OECD (Ekonomik İşbirliği ve Kalkınma Örgütü) tarafından hazırlanan son raporda Türkiye’de yıllık kira artışlarının yüzde 89’a ulaşarak ilk sırada yer aldığı belirtildi.
OECD örgütüne üye 38 ülke arasında ikinci sırada olan Macaristan’daki kira artışı Türkiye’dekinden 8 kat daha az.
Türkiye’de kiralar neden frensiz artıyor?
En önemli sebebi konut arzındaki yetersizlik.
Yüksek enflasyon, barınma krizini derinleştiriyor ve bu sosyal adaletsizlik sorunu haline geliyor.
İngiltere’de kira artışı yüzde 6.3, Kanada’da yüzde 5.2, Amerika’da yüzde 4, Macaristan’da yüzde 11, Türkiye’de ise yüzde 89.
Bu gidişle kira sorunu, yalnız ekonomik değil, sosyal bir krize dönüşeceğe benziyor!
Zenginlerin çocukları...
Temel, liseye giden oğluna hep bahçede ya da sokakta ders çalıştırıyormuş.

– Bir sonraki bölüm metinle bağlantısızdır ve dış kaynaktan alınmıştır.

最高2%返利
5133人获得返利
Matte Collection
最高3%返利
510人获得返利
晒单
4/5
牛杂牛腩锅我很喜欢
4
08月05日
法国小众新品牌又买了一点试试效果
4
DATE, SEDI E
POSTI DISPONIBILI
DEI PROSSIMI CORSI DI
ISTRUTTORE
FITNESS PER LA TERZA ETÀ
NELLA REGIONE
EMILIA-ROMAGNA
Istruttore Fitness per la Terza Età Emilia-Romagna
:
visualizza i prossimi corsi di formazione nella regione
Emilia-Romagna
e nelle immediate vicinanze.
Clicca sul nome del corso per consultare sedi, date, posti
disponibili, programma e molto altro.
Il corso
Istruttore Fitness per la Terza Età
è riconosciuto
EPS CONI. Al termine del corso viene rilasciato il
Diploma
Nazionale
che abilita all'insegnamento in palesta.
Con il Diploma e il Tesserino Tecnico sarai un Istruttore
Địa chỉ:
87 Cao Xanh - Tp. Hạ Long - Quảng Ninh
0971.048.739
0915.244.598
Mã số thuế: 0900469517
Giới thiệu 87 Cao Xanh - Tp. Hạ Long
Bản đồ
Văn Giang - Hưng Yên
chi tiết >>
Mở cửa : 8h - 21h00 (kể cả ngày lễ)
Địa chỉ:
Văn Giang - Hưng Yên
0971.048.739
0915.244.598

“Yazık değil mi çocuğa? Neden hep sokakta ders çalıştırıyorsun? Komşular bize gülüyor” diyen karısı Fadime’ye kızmış:
“Senin aklın ermez kadın... Televizyonlardaki magazin programlarını izlemiyor musun? Bütün zenginler çocuklarını dışarıda okutuyorlarmış!”
GÜNÜN SÖZÜ
Başarı değil, başarısızlık insana büyük ders olur!